目の前にニンジンをぶら下げられた牝馬の気分になるが、我を忘れて食いつくほどレンは安い女じゃない。ソワカと揉めた一件もブレーキになっていた。
立ち上がったレンは静かに身構える。
「……何が望みですか?」
悪魔との契約を前にした心持ちでレンは恐る恐る詰問する。ソワカは愉悦するあまり恍惚の瞬間を迎えたかのように破顔した。
そして、息も忘れて弁舌を捲し立てる。
「ンンーフフフゥ♪ 望みなどと……そんな大それたものはございませぬ。拙僧、怪しさフルドライブやも知れませぬが、こう見えて名の知れた仏門の総本山にて正しき仏道をで学んできた身なれば、異世界に飛ばされようとも僧籍にあることを片時も忘れたことはございませぬ……これはあくまでも善意からの申し出」
五神同盟の皆様が強くなれば――真なる世界に平穏が訪れる。
それが拙僧の切なる願い! とソワカは大仰に言い張った。
「そのためならば拙僧、粉骨砕身の一念にて皆様のために我が身を捧げる覚悟を決め……ンンンンフフフゥ! 饒舌を振るう度にレン殿の眼差しが八寒地獄の颶風が如く冷ややかになっていきますぞぉぉー!」
ソワカは片手で目元を覆いながら天を仰いで悶絶した。
「そりゃあペテン師みたいなオッサンが正論をかましてきたら……」
ねえ? とレンは酷薄に疑問形をぶつけた。
はっきり言って信じられない。胡散臭さがメーターを振り切ってる。
悪い人じゃないのは確かだ。そこは信じてあげてもいい。
そうでなければ五神同盟の代表者たちから同盟加入を認められるわけはなく、イシュタル女王国に客分として迎えられるわけがないからだ。
それと――八天峰角の件もある。
ソワカが弟子たちの死を悼む気持ちに嘘偽りはない。
無数の数珠を首から提げた怪僧だが、その中に隠れて八本の角で作られた首飾りが垣間見える。これは八天峰角が遺した数少ない遺品だ。
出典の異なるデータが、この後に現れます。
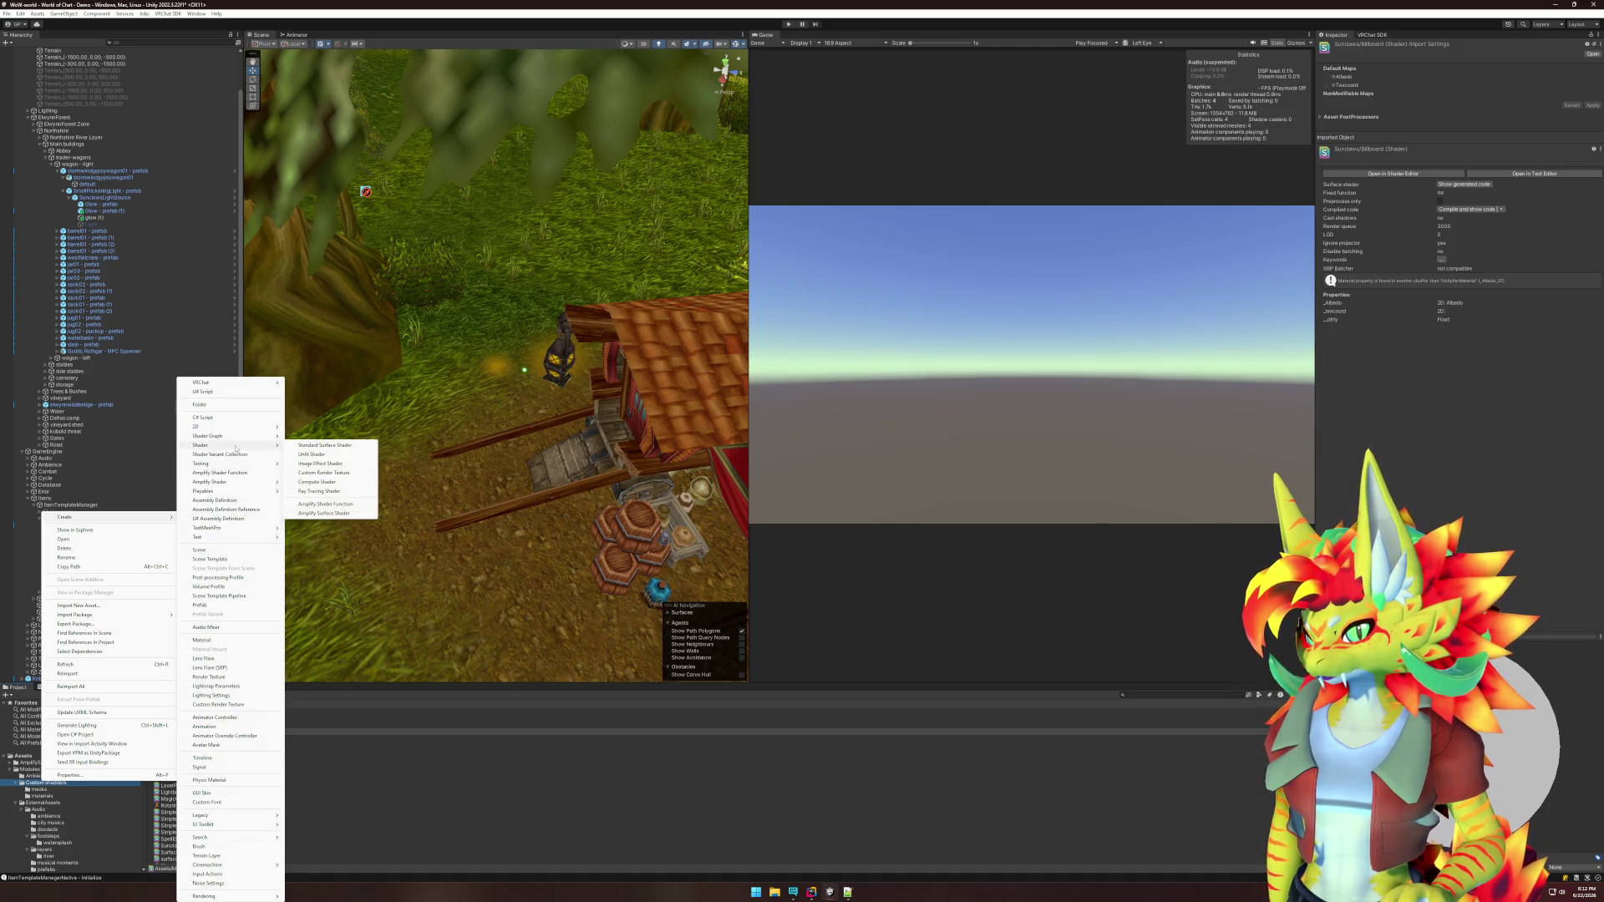
click(324, 445)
肌身離さず持っているところに、抱えた情の深さを感じる。
ルーグ・ルー陣営での仇討ちはひとまず終了した形だが、ソワカの仇討ちはまだ現在進行形だと聞いている。そこもお悔やみ申し上げるしかない。
「……ンフフフ、信じていただけませんか?」
片手で顔を覆ったソワカは、天を仰ぎながら含み笑いを続けていた。
掌の隙間からギロリと凄まじい眼光が飛び出してくる。
思わずレンが射竦められていると、ソワカは声のトーンを落としてきた。
「では……拙僧の心積を聞いていただきましょうか」
真面目に愛しさと切なさと寂しさをまぶした、ソワカらしくない声に聞こえたのは気のせいではないと思う。
「……心積もり?」
心の中で立てた計画、予定、胸算用……そんな意味のはずだ。
立てた人差し指の上にクルクルと回転する宝珠を乗せたソワカは、口角を釣り上げて目尻を細めると、おどろおどろしい笑顔を形作った。
とてもわざとらしい作り笑顔で怪僧は告白する。
「拙僧はレン殿を強くなっていただきたい――これは利己的な理由からです」
それは本心を隠すための仮面、道化師のような笑みだった。